The data must be written out once more, precisely as given.

begin

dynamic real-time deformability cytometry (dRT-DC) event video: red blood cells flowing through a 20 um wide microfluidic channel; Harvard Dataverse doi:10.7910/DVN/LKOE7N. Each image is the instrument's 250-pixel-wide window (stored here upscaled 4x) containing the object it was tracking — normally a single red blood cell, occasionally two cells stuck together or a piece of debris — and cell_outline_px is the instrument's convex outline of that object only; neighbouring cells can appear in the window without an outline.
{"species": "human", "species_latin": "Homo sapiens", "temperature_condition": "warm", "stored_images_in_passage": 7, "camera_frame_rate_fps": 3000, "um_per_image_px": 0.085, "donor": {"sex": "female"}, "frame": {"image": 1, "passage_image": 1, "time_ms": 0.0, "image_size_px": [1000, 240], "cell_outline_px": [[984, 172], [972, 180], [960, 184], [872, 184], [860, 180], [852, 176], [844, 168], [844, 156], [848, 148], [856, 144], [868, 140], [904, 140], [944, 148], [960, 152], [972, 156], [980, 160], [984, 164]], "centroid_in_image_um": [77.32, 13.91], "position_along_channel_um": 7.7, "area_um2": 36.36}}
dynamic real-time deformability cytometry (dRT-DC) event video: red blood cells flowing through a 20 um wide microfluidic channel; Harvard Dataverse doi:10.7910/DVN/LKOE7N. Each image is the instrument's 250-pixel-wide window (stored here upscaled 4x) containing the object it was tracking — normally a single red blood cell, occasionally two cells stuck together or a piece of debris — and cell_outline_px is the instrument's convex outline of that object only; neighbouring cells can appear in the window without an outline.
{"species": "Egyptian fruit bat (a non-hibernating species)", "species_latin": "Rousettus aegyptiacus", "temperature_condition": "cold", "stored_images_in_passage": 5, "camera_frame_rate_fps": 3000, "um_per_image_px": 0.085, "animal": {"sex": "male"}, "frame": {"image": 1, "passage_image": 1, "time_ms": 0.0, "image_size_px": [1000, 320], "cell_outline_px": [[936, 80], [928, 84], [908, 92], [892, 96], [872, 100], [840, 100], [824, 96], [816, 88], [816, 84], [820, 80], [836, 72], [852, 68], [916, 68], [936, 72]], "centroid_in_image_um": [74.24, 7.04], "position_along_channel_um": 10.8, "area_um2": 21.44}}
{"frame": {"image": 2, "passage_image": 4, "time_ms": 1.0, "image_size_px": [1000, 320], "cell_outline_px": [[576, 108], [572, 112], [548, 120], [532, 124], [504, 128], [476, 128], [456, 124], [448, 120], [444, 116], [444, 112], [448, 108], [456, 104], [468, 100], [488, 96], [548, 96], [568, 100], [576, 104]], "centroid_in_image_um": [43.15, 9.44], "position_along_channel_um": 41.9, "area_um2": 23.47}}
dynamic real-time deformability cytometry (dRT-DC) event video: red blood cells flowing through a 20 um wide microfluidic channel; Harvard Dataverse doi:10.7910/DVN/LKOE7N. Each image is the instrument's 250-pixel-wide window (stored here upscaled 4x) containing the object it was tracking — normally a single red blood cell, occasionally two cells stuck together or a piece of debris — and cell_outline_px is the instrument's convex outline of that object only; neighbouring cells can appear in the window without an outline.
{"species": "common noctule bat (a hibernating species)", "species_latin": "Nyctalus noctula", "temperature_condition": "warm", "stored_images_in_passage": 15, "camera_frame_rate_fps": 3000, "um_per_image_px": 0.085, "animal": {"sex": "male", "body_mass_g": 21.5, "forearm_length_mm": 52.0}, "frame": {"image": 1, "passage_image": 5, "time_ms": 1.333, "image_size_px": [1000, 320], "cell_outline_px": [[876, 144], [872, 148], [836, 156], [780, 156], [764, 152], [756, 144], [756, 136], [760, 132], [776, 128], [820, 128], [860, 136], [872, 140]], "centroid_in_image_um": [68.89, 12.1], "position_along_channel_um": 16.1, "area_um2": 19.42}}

end

### Task result
dynamic real-time deformability cytometry (dRT-DC) event video: red blood cells flowing through a 20 um wide microfluidic channel; Harvard Dataverse doi:10.7910/DVN/LKOE7N. Each image is the instrument's 250-pixel-wide window (stored here upscaled 4x) containing the object it was tracking — normally a single red blood cell, occasionally two cells stuck together or a piece of debris — and cell_outline_px is the instrument's convex outline of that object only; neighbouring cells can appear in the window without an outline.
{"species": "human", "species_latin": "Homo sapiens", "temperature_condition": "warm", "stored_images_in_passage": 7, "camera_frame_rate_fps": 3000, "um_per_image_px": 0.085, "donor": {"sex": "female"}, "frame": {"image": 1, "passage_image": 1, "time_ms": 0.0, "image_size_px": [1000, 240], "cell_outline_px": [[984, 172], [972, 180], [960, 184], [872, 184], [860, 180], [852, 176], [844, 168], [844, 156], [848, 148], [856, 144], [868, 140], [904, 140], [944, 148], [960, 152], [972, 156], [980, 160], [984, 164]], "centroid_in_image_um": [77.32, 13.91], "position_along_channel_um": 7.7, "area_um2": 36.36}}
dynamic real-time deformability cytometry (dRT-DC) event video: red blood cells flowing through a 20 um wide microfluidic channel; Harvard Dataverse doi:10.7910/DVN/LKOE7N. Each image is the instrument's 250-pixel-wide window (stored here upscaled 4x) containing the object it was tracking — normally a single red blood cell, occasionally two cells stuck together or a piece of debris — and cell_outline_px is the instrument's convex outline of that object only; neighbouring cells can appear in the window without an outline.
{"species": "Egyptian fruit bat (a non-hibernating species)", "species_latin": "Rousettus aegyptiacus", "temperature_condition": "cold", "stored_images_in_passage": 5, "camera_frame_rate_fps": 3000, "um_per_image_px": 0.085, "animal": {"sex": "male"}, "frame": {"image": 1, "passage_image": 1, "time_ms": 0.0, "image_size_px": [1000, 320], "cell_outline_px": [[936, 80], [928, 84], [908, 92], [892, 96], [872, 100], [840, 100], [824, 96], [816, 88], [816, 84], [820, 80], [836, 72], [852, 68], [916, 68], [936, 72]], "centroid_in_image_um": [74.24, 7.04], "position_along_channel_um": 10.8, "area_um2": 21.44}}
{"frame": {"image": 2, "passage_image": 4, "time_ms": 1.0, "image_size_px": [1000, 320], "cell_outline_px": [[576, 108], [572, 112], [548, 120], [532, 124], [504, 128], [476, 128], [456, 124], [448, 120], [444, 116], [444, 112], [448, 108], [456, 104], [468, 100], [488, 96], [548, 96], [568, 100], [576, 104]], "centroid_in_image_um": [43.15, 9.44], "position_along_channel_um": 41.9, "area_um2": 23.47}}
dynamic real-time deformability cytometry (dRT-DC) event video: red blood cells flowing through a 20 um wide microfluidic channel; Harvard Dataverse doi:10.7910/DVN/LKOE7N. Each image is the instrument's 250-pixel-wide window (stored here upscaled 4x) containing the object it was tracking — normally a single red blood cell, occasionally two cells stuck together or a piece of debris — and cell_outline_px is the instrument's convex outline of that object only; neighbouring cells can appear in the window without an outline.
{"species": "common noctule bat (a hibernating species)", "species_latin": "Nyctalus noctula", "temperature_condition": "warm", "stored_images_in_passage": 15, "camera_frame_rate_fps": 3000, "um_per_image_px": 0.085, "animal": {"sex": "male", "body_mass_g": 21.5, "forearm_length_mm": 52.0}, "frame": {"image": 1, "passage_image": 5, "time_ms": 1.333, "image_size_px": [1000, 320], "cell_outline_px": [[876, 144], [872, 148], [836, 156], [780, 156], [764, 152], [756, 144], [756, 136], [760, 132], [776, 128], [820, 128], [860, 136], [872, 140]], "centroid_in_image_um": [68.89, 12.1], "position_along_channel_um": 16.1, "area_um2": 19.42}}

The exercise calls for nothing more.